▶ [GIVEN INSTRUCTION 1]
In the liquidity and capital resources section, what is the new sound stage at Lions Gate Studios expected to cost?

▶ [PASSAGE PROVIDED]
LIQUIDITY AND CAPITAL RESOURCES

         Cash flows used in operating activities increased $53.0 million to
negative $81.4 million from cash flow used in operating activities of $28.4
million (as restated) in the six months ended September 30, 2000 primarily due
to the increased investment in films and television programs in progress
(increased to $147.4 million at September 30, 2001 from $57.9 million at March
31, 2001). It should be noted that under SoP 00-2 addition to film and
television costs is now disclosed as an operating activity in the Consolidated
Statements of Cash Flows. Cash flows provided by financing activities increased
$60.4 million to $73.4 million from $13.0 million (as restated) in the six
months ended September 30, 2000 as a significant component of the production
activity in the current quarter was financed through the US$200.0 million JP
Morgan credit facility. Cash flows provided by investing activities of $11.4
million in the six months ended September 30, 2001 consisted of $14.0 million of
equity financing from a third party for shares in Corporation CineGroupe,
partially offset by capital asset additions. The cash flows used in investing
activities in the six months ended September 30, 2000 were not significant.

         Our liquidity and capital resources were provided during the six months
ended September 30, 2001 principally through cash generated from operations and
the US$200 million "borrowing base" revolving credit facility with JP Morgan. At
September 30, 2001 availability against the borrowing base totaled US$145.1
million (Cdn$229.1 million) and we had drawn US$143.7 million (Cdn$226.9
million). In addition, at September 30, 2001, we had cash of approximately $10
million. We are currently in the process of finalizing our annual library
valuation and we expect that the revised library valuation will provide us with
sufficient additional borrowing capacity to allow us to continue to grow our
Company over the next twelve months.

         The nature of our business is such that significant initial
expenditures are required to produce and acquire films and television programs,
while revenues from these films and television programs are earned over an
extended period of time after their completion and acquisition. As our
operations grow, our financing requirements are expected to grow. We believe
that cash flow from operations, cash on hand, credit lines available,
single-purpose financing and tax shelter financing available will be adequate to
meet known operational cash requirements for the future, including the funding
of future film and television production, film rights acquisitions, and
theatrical and video release schedules. We monitor our cash flow, interest
coverage, liquidity, capital base and debt-to-total capital ratios with the
long-term goal of maintaining our creditworthiness.


                                       22


         A new 20,500 square foot sound stage at Lions Gate Studios is currently
under construction, expected to cost approximately $2.4 million. The financing
of the construction has been provided by cash from operations and by Bank of
Montreal, the current holder of the mortgages on our existing sound stages.

▶ [EXERCISE MATERIALS]

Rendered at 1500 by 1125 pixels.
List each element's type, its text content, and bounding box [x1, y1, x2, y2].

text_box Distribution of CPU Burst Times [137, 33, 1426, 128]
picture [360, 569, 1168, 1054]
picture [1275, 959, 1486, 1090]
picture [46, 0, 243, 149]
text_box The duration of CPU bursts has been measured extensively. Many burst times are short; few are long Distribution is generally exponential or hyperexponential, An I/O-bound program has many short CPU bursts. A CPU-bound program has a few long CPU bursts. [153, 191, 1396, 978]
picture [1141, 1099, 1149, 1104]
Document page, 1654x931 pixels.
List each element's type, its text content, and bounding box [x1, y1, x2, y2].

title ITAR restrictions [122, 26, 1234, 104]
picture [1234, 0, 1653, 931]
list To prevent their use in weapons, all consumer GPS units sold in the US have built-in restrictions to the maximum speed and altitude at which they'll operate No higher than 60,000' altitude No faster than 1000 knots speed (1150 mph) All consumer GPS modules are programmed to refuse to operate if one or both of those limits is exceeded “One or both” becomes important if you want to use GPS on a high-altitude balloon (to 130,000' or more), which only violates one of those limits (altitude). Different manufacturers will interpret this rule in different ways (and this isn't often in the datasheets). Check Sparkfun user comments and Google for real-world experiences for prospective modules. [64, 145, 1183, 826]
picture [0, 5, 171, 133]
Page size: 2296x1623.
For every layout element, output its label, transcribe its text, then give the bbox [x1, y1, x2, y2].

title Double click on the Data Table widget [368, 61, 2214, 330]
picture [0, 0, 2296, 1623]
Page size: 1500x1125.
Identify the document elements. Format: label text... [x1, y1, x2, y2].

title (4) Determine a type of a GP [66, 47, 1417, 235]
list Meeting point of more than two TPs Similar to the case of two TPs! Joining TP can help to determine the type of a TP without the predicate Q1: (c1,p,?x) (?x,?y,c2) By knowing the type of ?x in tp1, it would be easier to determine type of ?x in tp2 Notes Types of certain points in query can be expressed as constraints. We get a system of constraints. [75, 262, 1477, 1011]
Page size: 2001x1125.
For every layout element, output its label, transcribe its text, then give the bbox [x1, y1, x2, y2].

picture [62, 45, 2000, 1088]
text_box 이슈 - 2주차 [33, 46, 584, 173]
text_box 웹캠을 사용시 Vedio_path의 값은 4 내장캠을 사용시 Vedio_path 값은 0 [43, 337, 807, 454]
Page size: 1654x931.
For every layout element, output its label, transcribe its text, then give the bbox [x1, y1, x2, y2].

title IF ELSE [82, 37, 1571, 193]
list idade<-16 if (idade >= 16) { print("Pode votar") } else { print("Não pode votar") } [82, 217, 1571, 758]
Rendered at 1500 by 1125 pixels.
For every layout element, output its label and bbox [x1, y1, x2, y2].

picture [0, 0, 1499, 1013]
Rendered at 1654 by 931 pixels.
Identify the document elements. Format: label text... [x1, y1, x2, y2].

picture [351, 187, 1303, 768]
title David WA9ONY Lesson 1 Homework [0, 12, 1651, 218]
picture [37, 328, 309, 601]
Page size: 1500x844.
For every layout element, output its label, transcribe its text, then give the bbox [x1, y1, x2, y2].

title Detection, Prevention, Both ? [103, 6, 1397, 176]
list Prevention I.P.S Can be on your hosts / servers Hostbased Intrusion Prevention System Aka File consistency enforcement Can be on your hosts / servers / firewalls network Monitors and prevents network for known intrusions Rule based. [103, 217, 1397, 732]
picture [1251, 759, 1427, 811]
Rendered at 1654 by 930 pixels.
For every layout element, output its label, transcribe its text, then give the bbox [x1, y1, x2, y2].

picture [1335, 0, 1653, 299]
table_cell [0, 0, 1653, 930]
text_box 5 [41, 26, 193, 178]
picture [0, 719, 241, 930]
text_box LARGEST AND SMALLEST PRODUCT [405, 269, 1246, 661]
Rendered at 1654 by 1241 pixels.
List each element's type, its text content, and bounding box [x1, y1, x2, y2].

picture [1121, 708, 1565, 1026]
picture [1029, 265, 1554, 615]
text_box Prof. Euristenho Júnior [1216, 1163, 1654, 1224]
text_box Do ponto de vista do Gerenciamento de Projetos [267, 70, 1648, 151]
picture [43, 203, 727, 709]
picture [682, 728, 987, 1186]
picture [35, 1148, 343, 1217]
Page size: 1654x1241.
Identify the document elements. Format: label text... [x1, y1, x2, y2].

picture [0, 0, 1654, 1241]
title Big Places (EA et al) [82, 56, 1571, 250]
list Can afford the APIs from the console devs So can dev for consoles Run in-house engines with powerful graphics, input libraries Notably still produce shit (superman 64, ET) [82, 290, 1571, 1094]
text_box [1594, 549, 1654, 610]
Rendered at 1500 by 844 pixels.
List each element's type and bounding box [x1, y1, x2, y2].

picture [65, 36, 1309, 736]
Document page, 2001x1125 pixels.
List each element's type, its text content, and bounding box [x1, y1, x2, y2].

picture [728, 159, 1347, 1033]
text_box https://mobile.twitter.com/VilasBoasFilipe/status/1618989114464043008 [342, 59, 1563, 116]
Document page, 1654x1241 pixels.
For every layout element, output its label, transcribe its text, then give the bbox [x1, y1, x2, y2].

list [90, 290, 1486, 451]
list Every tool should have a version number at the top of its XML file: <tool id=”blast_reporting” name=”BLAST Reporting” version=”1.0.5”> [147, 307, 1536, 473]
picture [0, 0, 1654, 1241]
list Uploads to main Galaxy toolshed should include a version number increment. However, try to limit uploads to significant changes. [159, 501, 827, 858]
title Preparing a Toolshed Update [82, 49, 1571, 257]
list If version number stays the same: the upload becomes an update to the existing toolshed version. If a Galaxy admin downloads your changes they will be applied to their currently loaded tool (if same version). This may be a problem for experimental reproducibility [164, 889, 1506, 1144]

▶ [GIVEN INSTRUCTION 2]
Reproduce, without any change, the stretch of the rows from the line containing "Rendered at 1654 by 1241 pixels." through the line containing "59, 1563, 116]".

▶ [RESULT 1]
Approximately $2.4 million.

▶ [RESULT 2]
Rendered at 1654 by 1241 pixels.
List each element's type, its text content, and bounding box [x1, y1, x2, y2].

picture [1121, 708, 1565, 1026]
picture [1029, 265, 1554, 615]
text_box Prof. Euristenho Júnior [1216, 1163, 1654, 1224]
text_box Do ponto de vista do Gerenciamento de Projetos [267, 70, 1648, 151]
picture [43, 203, 727, 709]
picture [682, 728, 987, 1186]
picture [35, 1148, 343, 1217]
Page size: 1654x1241.
Identify the document elements. Format: label text... [x1, y1, x2, y2].

picture [0, 0, 1654, 1241]
title Big Places (EA et al) [82, 56, 1571, 250]
list Can afford the APIs from the console devs So can dev for consoles Run in-house engines with powerful graphics, input libraries Notably still produce shit (superman 64, ET) [82, 290, 1571, 1094]
text_box [1594, 549, 1654, 610]
Rendered at 1500 by 844 pixels.
List each element's type and bounding box [x1, y1, x2, y2].

picture [65, 36, 1309, 736]
Document page, 2001x1125 pixels.
List each element's type, its text content, and bounding box [x1, y1, x2, y2].

picture [728, 159, 1347, 1033]
text_box https://mobile.twitter.com/VilasBoasFilipe/status/1618989114464043008 [342, 59, 1563, 116]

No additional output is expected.